Il est également possible d’associer lors d’un même temps opératoire les deux gestes, notamment en cas de fissure compliquée d’annexes volumineuses, doublée d’une hypertonie sphinctérienne importante ; on réalise alors une sphinctérotomie, ainsi qu’une résection des éléments satellites. En ce qui concerne l’existence d’un trajet fistuleux sous jacent, on se devra d’être plus prudent ; en effet sphinctérotomie plus fistulotomie constituent logiquement un péril accru pour la fonction sphinctérienne.

Par ailleurs, il est parfois intéressant de réaliser un geste chirugical sur les hémorroïdes adjacentes. En effet, une fissure anale peut être engendrée et /ou entretenue par une procidence hémorroïdaire qui, lors des efforts de poussée défécatoire, génère un mouvement de traction sur le canal anal. L’opérateur optera selon les cas pour une hémorroïdectomie ou une mucopexie.

À noter que la dilatation anale autrefois utilisée dans le cadre du traitement de la fissure anale est aujourd’hui abandonnée, notamment du fait du risque important d’altération de la continence (5).

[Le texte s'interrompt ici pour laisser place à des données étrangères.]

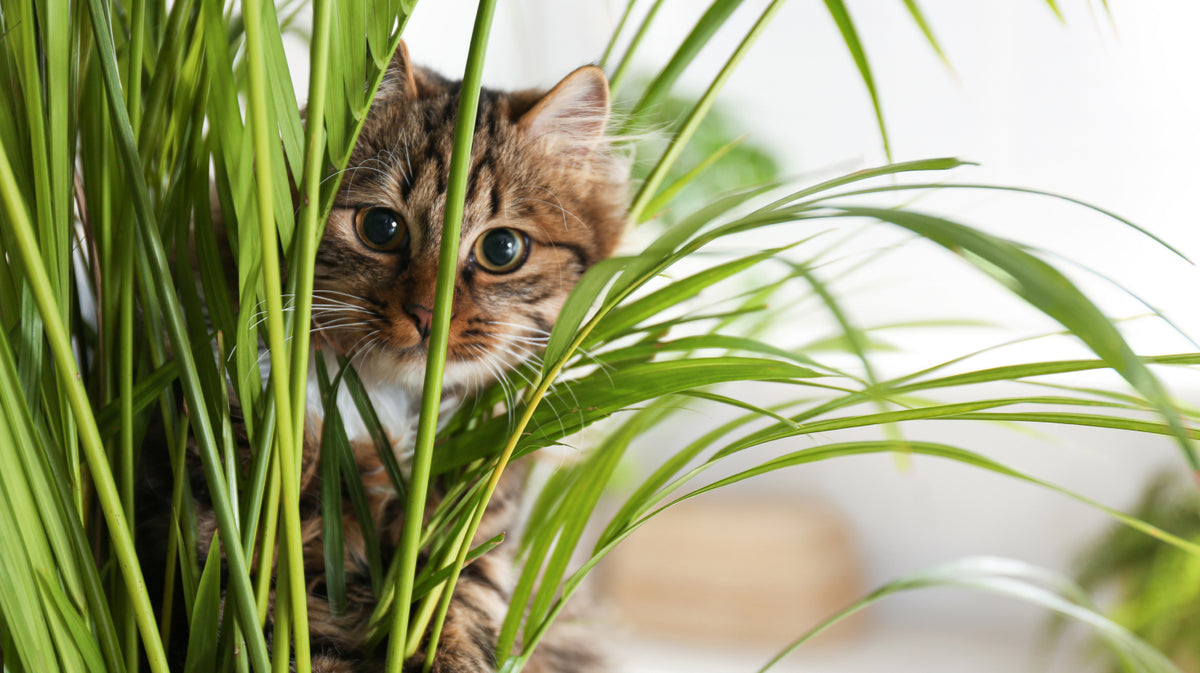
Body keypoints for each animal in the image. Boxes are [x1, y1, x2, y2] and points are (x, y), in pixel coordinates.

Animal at [144, 43, 628, 671]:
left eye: (502, 249)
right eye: (381, 227)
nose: (427, 315)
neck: (381, 409)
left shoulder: (471, 540)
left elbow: (462, 610)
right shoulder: (235, 535)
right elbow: (290, 636)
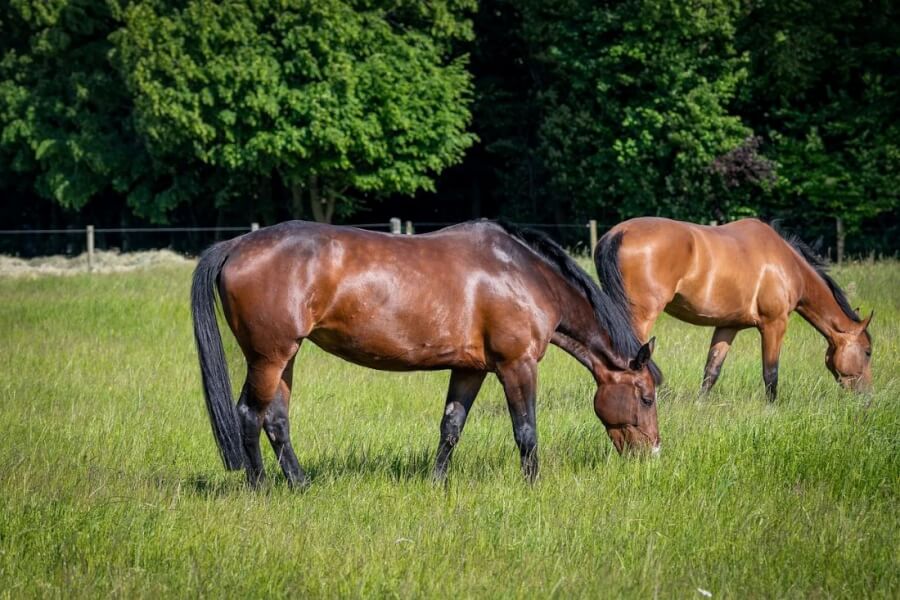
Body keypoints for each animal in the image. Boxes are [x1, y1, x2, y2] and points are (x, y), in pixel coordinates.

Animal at [192, 220, 660, 488]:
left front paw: (437, 483)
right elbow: (526, 431)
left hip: (284, 359)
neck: (522, 273)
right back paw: (261, 489)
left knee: (276, 420)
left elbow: (451, 427)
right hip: (269, 357)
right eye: (647, 397)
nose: (652, 454)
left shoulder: (470, 369)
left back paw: (301, 484)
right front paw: (533, 487)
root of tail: (235, 246)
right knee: (249, 416)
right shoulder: (517, 365)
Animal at [592, 218, 872, 400]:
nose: (867, 396)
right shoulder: (774, 324)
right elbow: (771, 372)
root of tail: (617, 233)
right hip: (640, 316)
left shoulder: (728, 326)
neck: (786, 264)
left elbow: (712, 370)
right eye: (868, 352)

En conclusion, la fissure anale est une pathologie très fréquente et invalidante. Le traitement médical est souvent efficace pour les fissures « simples », à condition d’être réellement bien conduit ; la chirurgie (non exempte de complications) doit être réservée aux indications l’imposant. S’il n’existe pas de recommandations françaises quant au traitement de la fissure anale, les données de la littérature et la pratique courante permettent de proposer une prise en charge assez standardisée, selon l’algorithme présenté dans la Figure 7.

 

Algorithme de prise en charge thérapeutique de la fissure anal

Figure 7 : Algorithme de prise en charge thérapeutique de la fissure anale

Bibliographie

  1. Nelson RL, Thomas K, Morgan J, Jones Non surgical therapy for anal fissure. Cochrane database Systematic Review. 2012 (2) : CD003431
  2. Maria G, Cassetta E, Gui D, Brisinda G, Bentivoglio AR, Albanese A comparison of botulinum toxin and saline for the treatment of chronic anal fissure. N Engl J Med 1998; 338: 217-220.
  3. Lin JX, et al. Optimal dosing of botulinum toxin for treatment of chronic anal fissure: a systematic review and meta-analysis. Dis Colon Rectum 2016; 59: 886-94.
  4. Sahebally SM, et Botulinum toxin injection vs topical nitrates for chronic anal fissure: an updated systematic review and meta-analysis of randomized controlled trials. Colorectal Dis 2018; 20: 6-15.
  5. Nelson RL, Chattopadhyay A, Brooks W, Platt I, Paavana T, Earl S. Operative procedures for fissure in ano. Cochrane Database Systematic Review 2011 (11): CD002199
  6. Littlejohn DR, Newstead Tailored lateral sphincterotomy for anal fissure. Dis Colon Rectum 1997; 40: 1439-42.
  7. Sutherland JM, et al. Health and quality of life among a cohort of patients having lateral internal sphincterotomy for anal Colorectal Dis 2020; DOI: 10.1111/codi.15191
  8. Abramowitz L, Bouchard D, Souffran M, et al. Sphincter-sparing anal fissure surgery: a 1 year prospective, observational, multicentre study of fissurectomy with Colorectal Dis. 2013; 15 (3): 359 – 67.